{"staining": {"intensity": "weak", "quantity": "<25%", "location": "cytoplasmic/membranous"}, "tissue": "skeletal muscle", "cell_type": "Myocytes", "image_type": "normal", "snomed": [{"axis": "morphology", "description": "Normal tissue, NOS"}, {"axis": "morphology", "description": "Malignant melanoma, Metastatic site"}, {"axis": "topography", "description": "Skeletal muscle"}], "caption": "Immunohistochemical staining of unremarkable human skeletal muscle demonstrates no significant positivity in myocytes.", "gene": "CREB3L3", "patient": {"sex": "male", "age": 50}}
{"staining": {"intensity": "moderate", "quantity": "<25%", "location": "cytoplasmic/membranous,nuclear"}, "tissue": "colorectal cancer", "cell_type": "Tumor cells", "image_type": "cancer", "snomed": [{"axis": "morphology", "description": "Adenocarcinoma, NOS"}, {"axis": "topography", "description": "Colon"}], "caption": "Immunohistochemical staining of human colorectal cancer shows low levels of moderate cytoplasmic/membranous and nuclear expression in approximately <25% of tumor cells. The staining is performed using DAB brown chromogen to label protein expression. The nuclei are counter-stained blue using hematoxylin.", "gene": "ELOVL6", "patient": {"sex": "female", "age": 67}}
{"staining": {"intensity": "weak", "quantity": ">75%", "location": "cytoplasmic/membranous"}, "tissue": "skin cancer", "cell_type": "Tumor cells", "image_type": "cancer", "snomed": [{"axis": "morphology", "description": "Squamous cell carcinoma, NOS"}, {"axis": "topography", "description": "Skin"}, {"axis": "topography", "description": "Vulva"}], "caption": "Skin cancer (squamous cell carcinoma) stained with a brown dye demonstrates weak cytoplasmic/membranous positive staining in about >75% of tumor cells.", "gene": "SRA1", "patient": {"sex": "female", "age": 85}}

» Task item
What this exercise calls for is a precise transcription of the material above.

» Written solution
{"staining": {"intensity": "weak", "quantity": "<25%", "location": "cytoplasmic/membranous"}, "tissue": "skeletal muscle", "cell_type": "Myocytes", "image_type": "normal", "snomed": [{"axis": "morphology", "description": "Normal tissue, NOS"}, {"axis": "morphology", "description": "Malignant melanoma, Metastatic site"}, {"axis": "topography", "description": "Skeletal muscle"}], "caption": "Immunohistochemical staining of unremarkable human skeletal muscle demonstrates no significant positivity in myocytes.", "gene": "CREB3L3", "patient": {"sex": "male", "age": 50}}
{"staining": {"intensity": "moderate", "quantity": "<25%", "location": "cytoplasmic/membranous,nuclear"}, "tissue": "colorectal cancer", "cell_type": "Tumor cells", "image_type": "cancer", "snomed": [{"axis": "morphology", "description": "Adenocarcinoma, NOS"}, {"axis": "topography", "description": "Colon"}], "caption": "Immunohistochemical staining of human colorectal cancer shows low levels of moderate cytoplasmic/membranous and nuclear expression in approximately <25% of tumor cells. The staining is performed using DAB brown chromogen to label protein expression. The nuclei are counter-stained blue using hematoxylin.", "gene": "ELOVL6", "patient": {"sex": "female", "age": 67}}
{"staining": {"intensity": "weak", "quantity": ">75%", "location": "cytoplasmic/membranous"}, "tissue": "skin cancer", "cell_type": "Tumor cells", "image_type": "cancer", "snomed": [{"axis": "morphology", "description": "Squamous cell carcinoma, NOS"}, {"axis": "topography", "description": "Skin"}, {"axis": "topography", "description": "Vulva"}], "caption": "Skin cancer (squamous cell carcinoma) stained with a brown dye demonstrates weak cytoplasmic/membranous positive staining in about >75% of tumor cells.", "gene": "SRA1", "patient": {"sex": "female", "age": 85}}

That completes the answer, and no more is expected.